On 11/27/2011 03:00 PM, Ben Laurie wrote:
> Given the recent discussion on Sovereign Keys I thought people might
>  be interested in a related, but less ambitious, idea Adam Langley
> and I have been kicking around:
> http://www.links.org/files/CertificateAuthorityTransparencyandAuditability.pdf.

Some questions and first impressions.

> Firstly, every publicly visible certificate should be published in a
> publicly auditable certificate log

Isn't this something of a truism?
What constitutes a "publicly visible" cert?

Certs that are on public servers today are likely to be logged in SSL
Observatory and by other crawlers. Certs that are not on servers can
still be used to attack secure communications without warning.

Perhaps the relevant property is "certs issued by a browser-trusted CA
or subordinate" regardless of their visibility.

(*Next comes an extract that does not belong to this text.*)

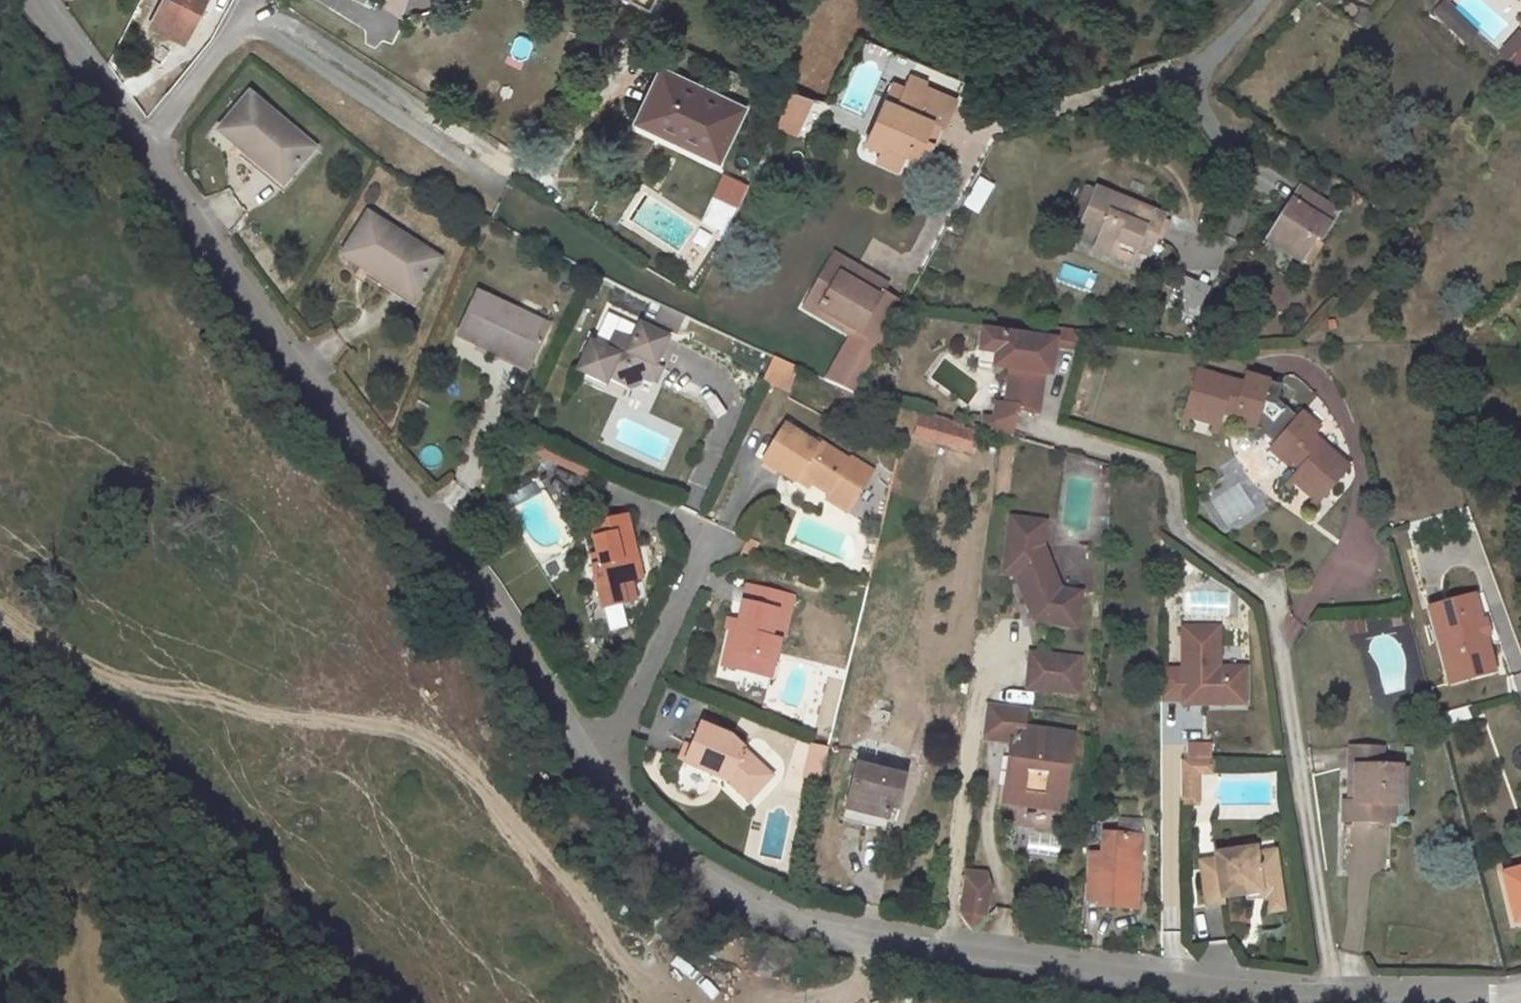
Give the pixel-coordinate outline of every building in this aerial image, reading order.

Which brings us right to the goal:
> to make it impossible (or at least very difficult) for a Certificate
> Authority (CA) to issue a certificate for a domain without the
> knowledge of the owner of that domain.

Why would CAs sign up for this plan? Of what advantage is it for them?

CAs are currently engaged in the practice of selling sub-CAs. This plan
would require auditing of sub-CAs as well in order to be effective.

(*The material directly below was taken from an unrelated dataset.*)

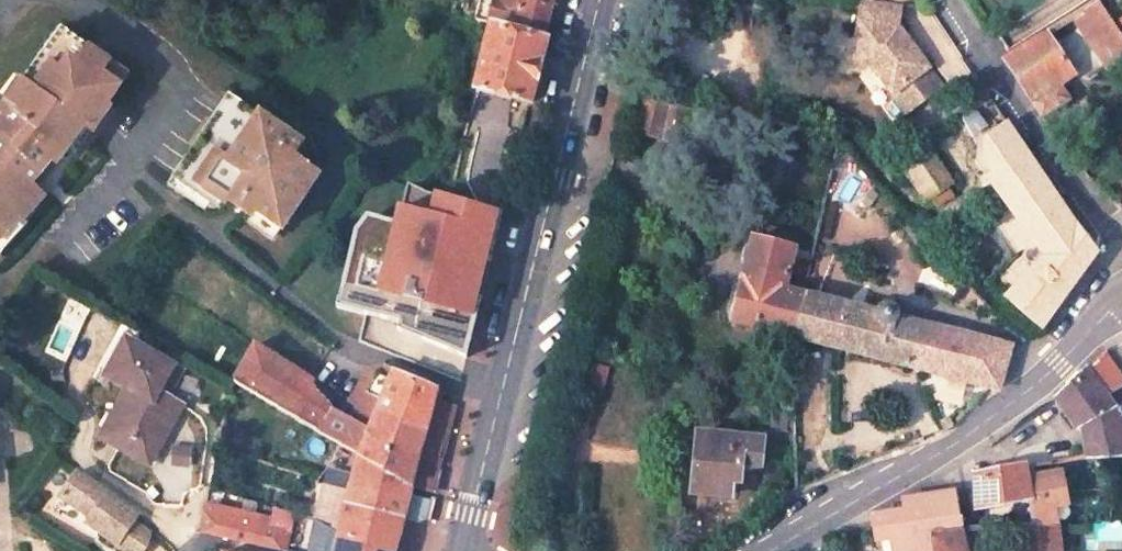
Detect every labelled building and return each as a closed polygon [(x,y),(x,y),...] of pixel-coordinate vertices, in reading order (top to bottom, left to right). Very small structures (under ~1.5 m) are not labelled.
[(500,31),(507,3),(496,0),(482,0),(475,24),(500,31)] [(553,11),(535,7),(507,0),(507,3),(501,29),(500,31),(545,42),(546,41),(553,11)] [(553,11),(555,0),(537,0),(535,7),(553,11)] [(870,0),(854,0),(845,66),(866,68),(896,114),(933,90),(895,27),(891,27),(894,4),(870,0)] [(1115,61),(1121,57),(1121,40),(1095,0),(1094,0),(1081,8),(1115,61)] [(72,155),(82,163),(117,113),(110,108),(131,79),(62,31),(12,105),(0,118),(0,249),(4,245),(24,222),(29,225),(51,201),(38,190),(45,181),(59,164),(64,167),(72,155)] [(475,92),(532,109),(547,46),(491,32),(475,92)] [(1055,83),(1068,75),(1042,33),(999,60),(1039,117),(1065,100),(1055,83)] [(983,180),(1040,258),(1004,298),(1037,331),(1091,253),(1011,138),(1011,137),(982,96),(981,95),(950,116),(976,153),(961,164),(976,185),(983,180)] [(214,205),(225,214),(228,208),(250,224),(276,242),(319,181),(293,163),(302,149),(229,97),(173,176),(189,188),(184,195),(208,213),(214,205)] [(683,108),(641,98),(633,134),(674,145),(683,108)] [(899,165),(922,199),(947,183),(925,149),(899,165)] [(505,214),(450,202),(444,242),(451,244),(494,256),(505,214)] [(752,239),(730,325),(790,340),(799,298),(807,260),(789,255),(790,249),(752,239)] [(438,280),(484,297),(484,296),(494,256),(451,244),(438,280)] [(871,311),(870,315),(799,298),(790,340),(984,389),(995,391),(1005,347),(898,321),(898,317),(896,310),(891,305),(885,304),(878,305),(874,308),(871,311)] [(109,379),(128,390),(162,408),(167,398),(182,372),(125,342),(106,377),(109,379)] [(313,385),(256,346),(234,383),(295,418),(308,425),(318,432),(362,456),(410,489),(414,471),(416,464),(431,407),(434,397),(384,371),(368,373),(367,375),(349,405),(376,418),(370,429),(330,410),(311,390),(313,385)] [(1080,429),(1084,426),(1090,455),(1116,455),(1121,455),(1121,432),(1117,413),(1089,371),(1059,399),(1080,429)] [(182,407),(167,398),(162,408),(128,390),(101,439),(149,466),(182,407)] [(416,464),(439,471),(446,446),(438,444),(447,410),(431,407),(416,464)] [(541,413),(538,424),(545,426),(547,414),(541,413)] [(697,437),(690,499),(725,503),(727,486),(735,487),(738,467),(756,469),(758,444),(697,437)] [(362,456),(352,486),(348,500),(401,519),(406,502),(410,489),(362,456)] [(976,489),(977,510),(1028,502),(1033,502),(1030,474),(1029,467),(976,483),(976,489)] [(133,513),(73,469),(55,492),(86,515),(82,520),(112,542),(122,528),(142,542),(145,531),(129,519),(133,513)] [(1057,525),(1056,509),(1069,506),(1067,488),(1064,470),(1030,474),(1033,502),(1028,502),(1029,510),(1031,527),(1057,525)] [(414,471),(410,489),(432,495),(438,477),(414,471)] [(329,480),(331,474),(325,472),(323,478),(324,479),(329,480)] [(347,485),(349,479),(331,474),(329,480),(347,485)] [(316,515),(341,525),(336,538),(383,550),(393,550),(401,522),(401,519),(348,500),(352,486),(347,485),(329,480),(324,479),(316,515)] [(904,505),(906,517),(875,521),(879,550),(886,550),(896,550),(934,550),(932,535),(962,531),(957,503),(955,499),(904,505)] [(424,527),(429,508),(406,502),(401,519),(401,522),(424,527)] [(1029,510),(1011,511),(1011,525),(1016,528),(1031,527),(1029,510)] [(256,550),(297,550),(297,549),(282,545),(282,537),(259,534),(261,522),(207,512),(207,513),(203,540),(256,550)] [(307,550),(383,550),(336,538),(341,525),(316,515),(307,550)] [(1017,550),(1058,550),(1057,525),(1031,527),(1016,528),(1017,550)] [(122,528),(112,542),(125,550),(135,550),(142,542),(122,528)] [(962,531),(932,535),(934,550),(966,550),(962,531)]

Yet CAs today refuse to disclose even *the number* of sub-CAs they have
issued, much less to whom they have issued them, much less the specific
certs that those sub-CAs have issued.

My impression is that some of the sub-CAs are used for purposes like
deep-inspecting firewalls around large corporate and governmental
networks. (At least, that's one of the few halfway-legitimate arguments
I can think of for their existence.) These systems issue new certs
on-the-fly as outgoing connections request new websites. In such a case
the firewall would have to updated to accommodate the audit log
requirement, but that's a solvable problem. The maybe-impossible problem
to solve is that this explicitly public audit log now represents a major
information leak from the company that's very concerned about its security.

If CAs were willing to give up the sub-CA business, they could do it
today and we'd all be much better off. On the other hand, if they are
unwilling to give it up or impose public log requirements upon it, it
represents a big challenge to this proposal.

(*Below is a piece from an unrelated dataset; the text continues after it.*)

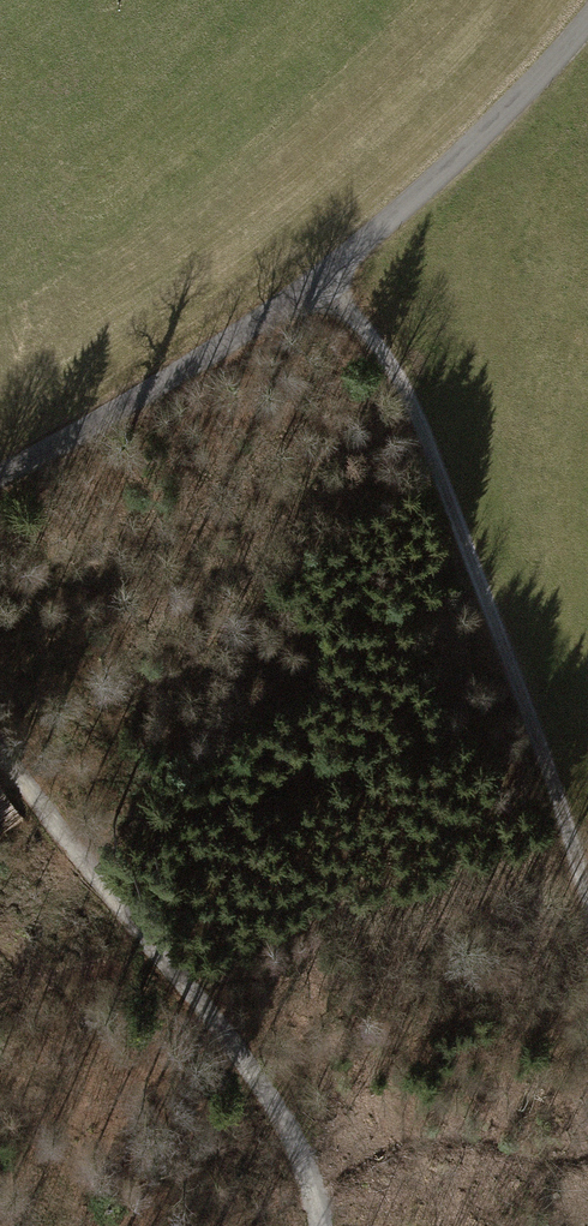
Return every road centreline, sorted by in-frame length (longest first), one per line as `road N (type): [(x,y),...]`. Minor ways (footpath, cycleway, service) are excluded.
road 1 (tertiary): [(587,16),(469,149),(324,279),(0,476)]
road 2 (track): [(587,908),(548,773),(420,429),(376,347),(324,279)]
road 3 (track): [(315,1225),(295,1141),(0,724)]

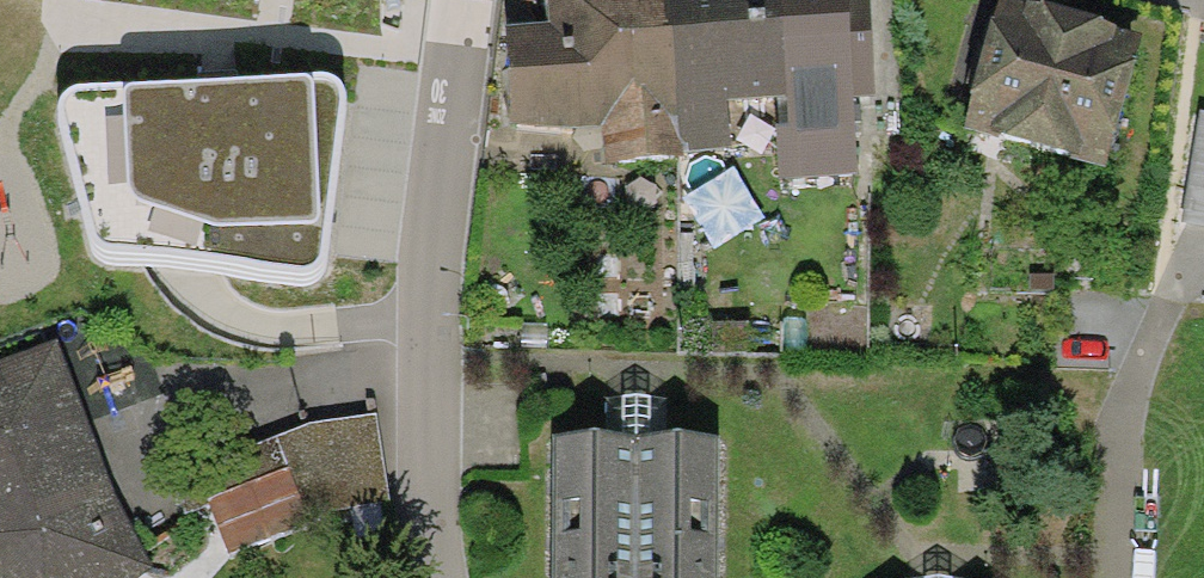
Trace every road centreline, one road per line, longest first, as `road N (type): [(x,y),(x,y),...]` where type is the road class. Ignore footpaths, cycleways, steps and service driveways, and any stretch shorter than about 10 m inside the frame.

Google/Mozilla could perhaps give the CAs an ultimatum: adopt this or we
de-list you (or equivocate about your sites' trustworthiness in our
browser UI). But what if the CAs in the CA/B Forum collectively decide
to call their bluff? Like in some European-style electoral process, the
minority browser vendors, (e.g. Microsoft), start to look pretty
important here.

And of course, not all of the trusted root CAs are in it for the money.
Some of them are self-declared (or thinly-veiled) government agencies.
They likely issue a lot of internal certs and would prefer not to share
their internal DNS with the world. But who knows? Maybe they'd be
willing, at this point, to trade some capabilities for better security
overall.

So I think the namespace scoping part of the proposal ("allow an
intermediate CA to create private certificates within a subdomain")
would be essential to its adoption. But, again, scoping could have been
implemented for CAs a long time ago if the will existed to do it.

Perhaps I'm just re-stating the obvious: change is likely to be opposed
by those who benefit from the status quo.

Distributing the log data in a way that is simultaneously authenticated, 
highly-available, bounded in its latency of updates, low-bandwidth, and 
does not represent a privacy leak is likely to be an interesting 
engineering challenge. (In comparison, consider the minor privacy leak 
caused by the much simpler HSTS scheme.)

But I would really like to see something like this adopted because I
think a public audit log would be a great improvement to security and
would go a long way toward restoring the public trust.